Problem to solve >>
Write out the data that follows exactly, keeping every picture out.

[Collected data entries]
##########
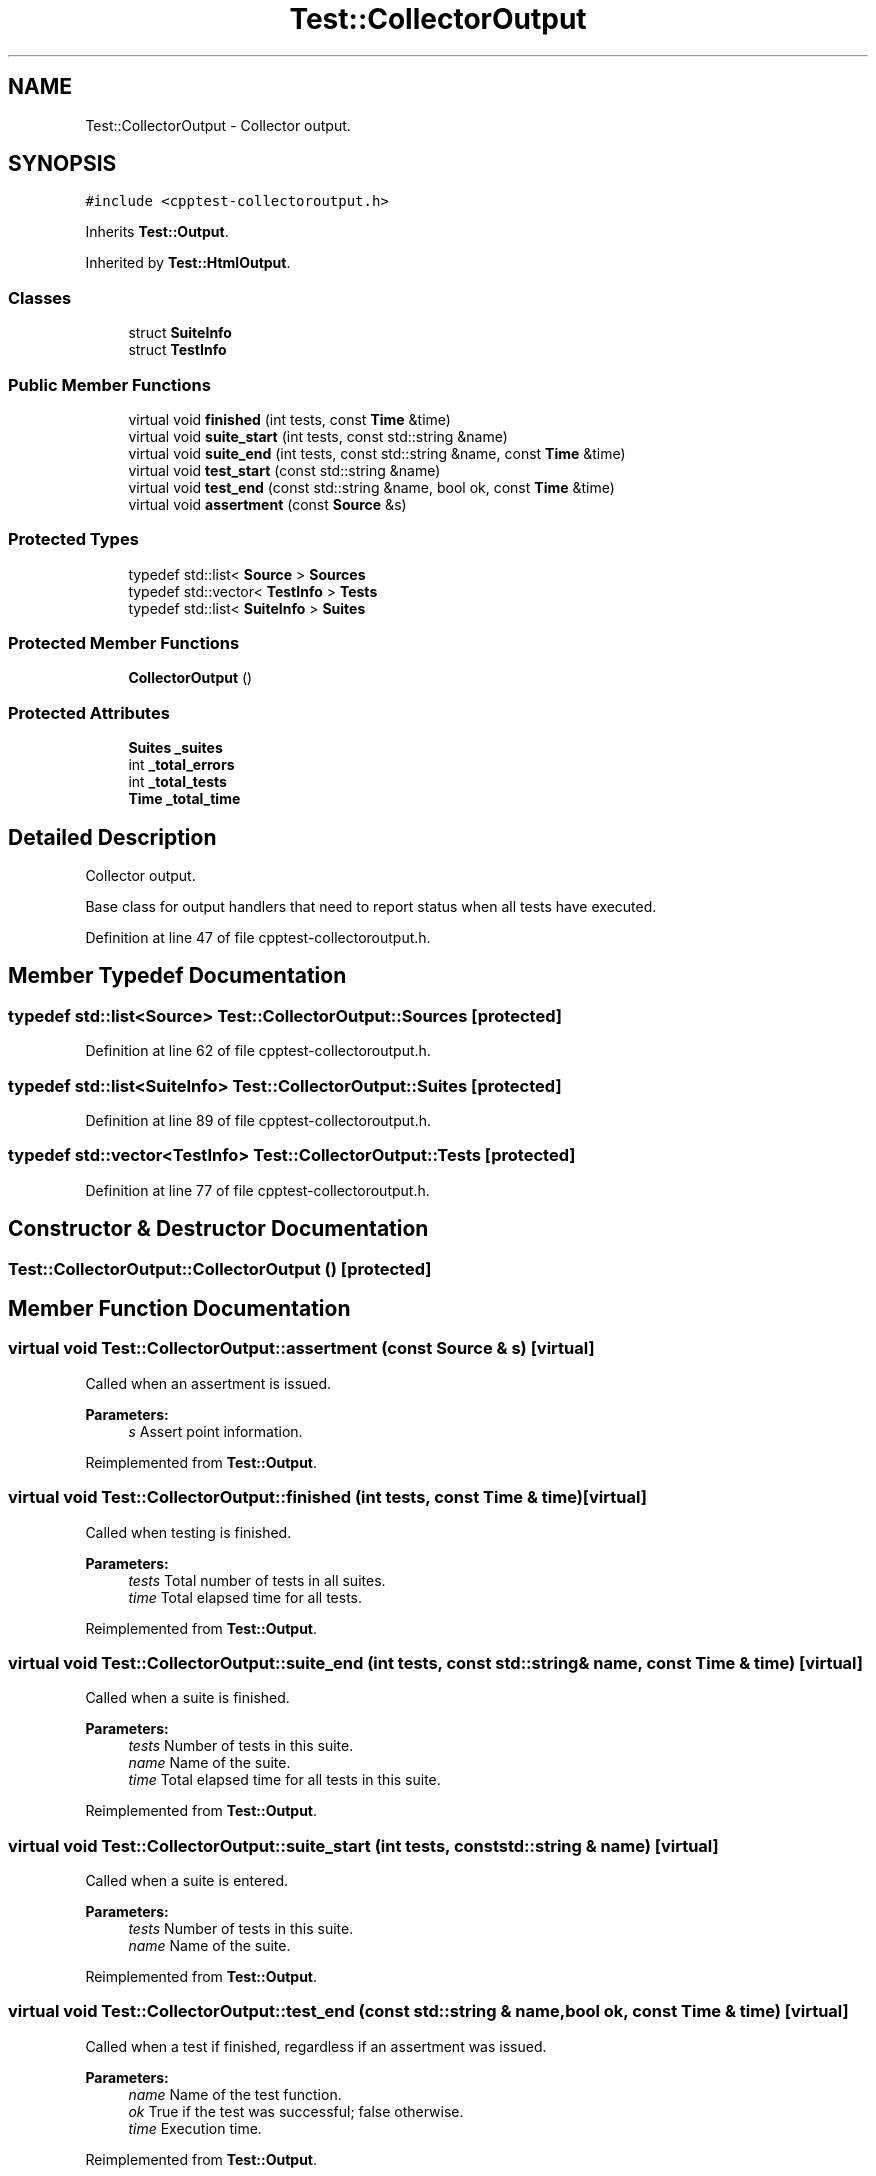 .TH "Test::CollectorOutput" 3 "Mon Jan 22 2018" "Version 1.0" "NTS Homework" \" -*- nroff -*-
.ad l
.nh
.SH NAME
Test::CollectorOutput \- Collector output\&.  

.SH SYNOPSIS
.br
.PP
.PP
\fC#include <cpptest\-collectoroutput\&.h>\fP
.PP
Inherits \fBTest::Output\fP\&.
.PP
Inherited by \fBTest::HtmlOutput\fP\&.
.SS "Classes"

.in +1c
.ti -1c
.RI "struct \fBSuiteInfo\fP"
.br
.ti -1c
.RI "struct \fBTestInfo\fP"
.br
.in -1c
.SS "Public Member Functions"

.in +1c
.ti -1c
.RI "virtual void \fBfinished\fP (int tests, const \fBTime\fP &time)"
.br
.ti -1c
.RI "virtual void \fBsuite_start\fP (int tests, const std::string &name)"
.br
.ti -1c
.RI "virtual void \fBsuite_end\fP (int tests, const std::string &name, const \fBTime\fP &time)"
.br
.ti -1c
.RI "virtual void \fBtest_start\fP (const std::string &name)"
.br
.ti -1c
.RI "virtual void \fBtest_end\fP (const std::string &name, bool ok, const \fBTime\fP &time)"
.br
.ti -1c
.RI "virtual void \fBassertment\fP (const \fBSource\fP &s)"
.br
.in -1c
.SS "Protected Types"

.in +1c
.ti -1c
.RI "typedef std::list< \fBSource\fP > \fBSources\fP"
.br
.ti -1c
.RI "typedef std::vector< \fBTestInfo\fP > \fBTests\fP"
.br
.ti -1c
.RI "typedef std::list< \fBSuiteInfo\fP > \fBSuites\fP"
.br
.in -1c
.SS "Protected Member Functions"

.in +1c
.ti -1c
.RI "\fBCollectorOutput\fP ()"
.br
.in -1c
.SS "Protected Attributes"

.in +1c
.ti -1c
.RI "\fBSuites\fP \fB_suites\fP"
.br
.ti -1c
.RI "int \fB_total_errors\fP"
.br
.ti -1c
.RI "int \fB_total_tests\fP"
.br
.ti -1c
.RI "\fBTime\fP \fB_total_time\fP"
.br
.in -1c
.SH "Detailed Description"
.PP 
Collector output\&. 

Base class for output handlers that need to report status when all tests have executed\&. 
.PP
Definition at line 47 of file cpptest\-collectoroutput\&.h\&.
.SH "Member Typedef Documentation"
.PP 
.SS "typedef std::list<\fBSource\fP> \fBTest::CollectorOutput::Sources\fP\fC [protected]\fP"

.PP
Definition at line 62 of file cpptest\-collectoroutput\&.h\&.
.SS "typedef std::list<\fBSuiteInfo\fP> \fBTest::CollectorOutput::Suites\fP\fC [protected]\fP"

.PP
Definition at line 89 of file cpptest\-collectoroutput\&.h\&.
.SS "typedef std::vector<\fBTestInfo\fP> \fBTest::CollectorOutput::Tests\fP\fC [protected]\fP"

.PP
Definition at line 77 of file cpptest\-collectoroutput\&.h\&.
.SH "Constructor & Destructor Documentation"
.PP 
.SS "Test::CollectorOutput::CollectorOutput ()\fC [protected]\fP"

.SH "Member Function Documentation"
.PP 
.SS "virtual void Test::CollectorOutput::assertment (const \fBSource\fP & s)\fC [virtual]\fP"
Called when an assertment is issued\&.
.PP
\fBParameters:\fP
.RS 4
\fIs\fP Assert point information\&. 
.RE
.PP

.PP
Reimplemented from \fBTest::Output\fP\&.
.SS "virtual void Test::CollectorOutput::finished (int tests, const \fBTime\fP & time)\fC [virtual]\fP"
Called when testing is finished\&.
.PP
\fBParameters:\fP
.RS 4
\fItests\fP Total number of tests in all suites\&. 
.br
\fItime\fP Total elapsed time for all tests\&. 
.RE
.PP

.PP
Reimplemented from \fBTest::Output\fP\&.
.SS "virtual void Test::CollectorOutput::suite_end (int tests, const std::string & name, const \fBTime\fP & time)\fC [virtual]\fP"
Called when a suite is finished\&.
.PP
\fBParameters:\fP
.RS 4
\fItests\fP Number of tests in this suite\&. 
.br
\fIname\fP Name of the suite\&. 
.br
\fItime\fP Total elapsed time for all tests in this suite\&. 
.RE
.PP

.PP
Reimplemented from \fBTest::Output\fP\&.
.SS "virtual void Test::CollectorOutput::suite_start (int tests, const std::string & name)\fC [virtual]\fP"
Called when a suite is entered\&.
.PP
\fBParameters:\fP
.RS 4
\fItests\fP Number of tests in this suite\&. 
.br
\fIname\fP Name of the suite\&. 
.RE
.PP

.PP
Reimplemented from \fBTest::Output\fP\&.
.SS "virtual void Test::CollectorOutput::test_end (const std::string & name, bool ok, const \fBTime\fP & time)\fC [virtual]\fP"
Called when a test if finished, regardless if an assertment was issued\&.
.PP
\fBParameters:\fP
.RS 4
\fIname\fP Name of the test function\&. 
.br
\fIok\fP True if the test was successful; false otherwise\&. 
.br
\fItime\fP Execution time\&. 
.RE
.PP

.PP
Reimplemented from \fBTest::Output\fP\&.
.SS "virtual void Test::CollectorOutput::test_start (const std::string & name)\fC [virtual]\fP"
Called when a tests is executed\&.
.PP
\fBParameters:\fP
.RS 4
\fIname\fP Name of the test function\&. 
.RE
.PP

.PP
Reimplemented from \fBTest::Output\fP\&.
.SH "Member Data Documentation"
.PP 
.SS "\fBSuites\fP Test::CollectorOutput::_suites\fC [protected]\fP"

.PP
Definition at line 91 of file cpptest\-collectoroutput\&.h\&.
.SS "int Test::CollectorOutput::_total_errors\fC [protected]\fP"

.PP
Definition at line 92 of file cpptest\-collectoroutput\&.h\&.
.SS "int Test::CollectorOutput::_total_tests\fC [protected]\fP"

.PP
Definition at line 93 of file cpptest\-collectoroutput\&.h\&.
.SS "\fBTime\fP Test::CollectorOutput::_total_time\fC [protected]\fP"

.PP
Definition at line 94 of file cpptest\-collectoroutput\&.h\&.

.SH "Author"
.PP 
Generated automatically by Doxygen for NTS Homework from the source code\&.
##########
Answer section >>
 .TH "Test::CollectorOutput" 3 "Mon Jan 22 2018" "Version 1.0" "NTS Homework" \" -*- nroff -*-
.ad l
.nh
.SH NAME
Test::CollectorOutput \- Collector output\&.  

.SH SYNOPSIS
.br
.PP
.PP
\fC#include <cpptest\-collectoroutput\&.h>\fP
.PP
Inherits \fBTest::Output\fP\&.
.PP
Inherited by \fBTest::HtmlOutput\fP\&.
.SS "Classes"

.in +1c
.ti -1c
.RI "struct \fBSuiteInfo\fP"
.br
.ti -1c
.RI "struct \fBTestInfo\fP"
.br
.in -1c
.SS "Public Member Functions"

.in +1c
.ti -1c
.RI "virtual void \fBfinished\fP (int tests, const \fBTime\fP &time)"
.br
.ti -1c
.RI "virtual void \fBsuite_start\fP (int tests, const std::string &name)"
.br
.ti -1c
.RI "virtual void \fBsuite_end\fP (int tests, const std::string &name, const \fBTime\fP &time)"
.br
.ti -1c
.RI "virtual void \fBtest_start\fP (const std::string &name)"
.br
.ti -1c
.RI "virtual void \fBtest_end\fP (const std::string &name, bool ok, const \fBTime\fP &time)"
.br
.ti -1c
.RI "virtual void \fBassertment\fP (const \fBSource\fP &s)"
.br
.in -1c
.SS "Protected Types"

.in +1c
.ti -1c
.RI "typedef std::list< \fBSource\fP > \fBSources\fP"
.br
.ti -1c
.RI "typedef std::vector< \fBTestInfo\fP > \fBTests\fP"
.br
.ti -1c
.RI "typedef std::list< \fBSuiteInfo\fP > \fBSuites\fP"
.br
.in -1c
.SS "Protected Member Functions"

.in +1c
.ti -1c
.RI "\fBCollectorOutput\fP ()"
.br
.in -1c
.SS "Protected Attributes"

.in +1c
.ti -1c
.RI "\fBSuites\fP \fB_suites\fP"
.br
.ti -1c
.RI "int \fB_total_errors\fP"
.br
.ti -1c
.RI "int \fB_total_tests\fP"
.br
.ti -1c
.RI "\fBTime\fP \fB_total_time\fP"
.br
.in -1c
.SH "Detailed Description"
.PP 
Collector output\&. 

Base class for output handlers that need to report status when all tests have executed\&. 
.PP
Definition at line 47 of file cpptest\-collectoroutput\&.h\&.
.SH "Member Typedef Documentation"
.PP 
.SS "typedef std::list<\fBSource\fP> \fBTest::CollectorOutput::Sources\fP\fC [protected]\fP"

.PP
Definition at line 62 of file cpptest\-collectoroutput\&.h\&.
.SS "typedef std::list<\fBSuiteInfo\fP> \fBTest::CollectorOutput::Suites\fP\fC [protected]\fP"

.PP
Definition at line 89 of file cpptest\-collectoroutput\&.h\&.
.SS "typedef std::vector<\fBTestInfo\fP> \fBTest::CollectorOutput::Tests\fP\fC [protected]\fP"

.PP
Definition at line 77 of file cpptest\-collectoroutput\&.h\&.
.SH "Constructor & Destructor Documentation"
.PP 
.SS "Test::CollectorOutput::CollectorOutput ()\fC [protected]\fP"

.SH "Member Function Documentation"
.PP 
.SS "virtual void Test::CollectorOutput::assertment (const \fBSource\fP & s)\fC [virtual]\fP"
Called when an assertment is issued\&.
.PP
\fBParameters:\fP
.RS 4
\fIs\fP Assert point information\&. 
.RE
.PP

.PP
Reimplemented from \fBTest::Output\fP\&.
.SS "virtual void Test::CollectorOutput::finished (int tests, const \fBTime\fP & time)\fC [virtual]\fP"
Called when testing is finished\&.
.PP
\fBParameters:\fP
.RS 4
\fItests\fP Total number of tests in all suites\&. 
.br
\fItime\fP Total elapsed time for all tests\&. 
.RE
.PP

.PP
Reimplemented from \fBTest::Output\fP\&.
.SS "virtual void Test::CollectorOutput::suite_end (int tests, const std::string & name, const \fBTime\fP & time)\fC [virtual]\fP"
Called when a suite is finished\&.
.PP
\fBParameters:\fP
.RS 4
\fItests\fP Number of tests in this suite\&. 
.br
\fIname\fP Name of the suite\&. 
.br
\fItime\fP Total elapsed time for all tests in this suite\&. 
.RE
.PP

.PP
Reimplemented from \fBTest::Output\fP\&.
.SS "virtual void Test::CollectorOutput::suite_start (int tests, const std::string & name)\fC [virtual]\fP"
Called when a suite is entered\&.
.PP
\fBParameters:\fP
.RS 4
\fItests\fP Number of tests in this suite\&. 
.br
\fIname\fP Name of the suite\&. 
.RE
.PP

.PP
Reimplemented from \fBTest::Output\fP\&.
.SS "virtual void Test::CollectorOutput::test_end (const std::string & name, bool ok, const \fBTime\fP & time)\fC [virtual]\fP"
Called when a test if finished, regardless if an assertment was issued\&.
.PP
\fBParameters:\fP
.RS 4
\fIname\fP Name of the test function\&. 
.br
\fIok\fP True if the test was successful; false otherwise\&. 
.br
\fItime\fP Execution time\&. 
.RE
.PP

.PP
Reimplemented from \fBTest::Output\fP\&.
.SS "virtual void Test::CollectorOutput::test_start (const std::string & name)\fC [virtual]\fP"
Called when a tests is executed\&.
.PP
\fBParameters:\fP
.RS 4
\fIname\fP Name of the test function\&. 
.RE
.PP

.PP
Reimplemented from \fBTest::Output\fP\&.
.SH "Member Data Documentation"
.PP 
.SS "\fBSuites\fP Test::CollectorOutput::_suites\fC [protected]\fP"

.PP
Definition at line 91 of file cpptest\-collectoroutput\&.h\&.
.SS "int Test::CollectorOutput::_total_errors\fC [protected]\fP"

.PP
Definition at line 92 of file cpptest\-collectoroutput\&.h\&.
.SS "int Test::CollectorOutput::_total_tests\fC [protected]\fP"

.PP
Definition at line 93 of file cpptest\-collectoroutput\&.h\&.
.SS "\fBTime\fP Test::CollectorOutput::_total_time\fC [protected]\fP"

.PP
Definition at line 94 of file cpptest\-collectoroutput\&.h\&.

.SH "Author"
.PP 
Generated automatically by Doxygen for NTS Homework from the source code\&.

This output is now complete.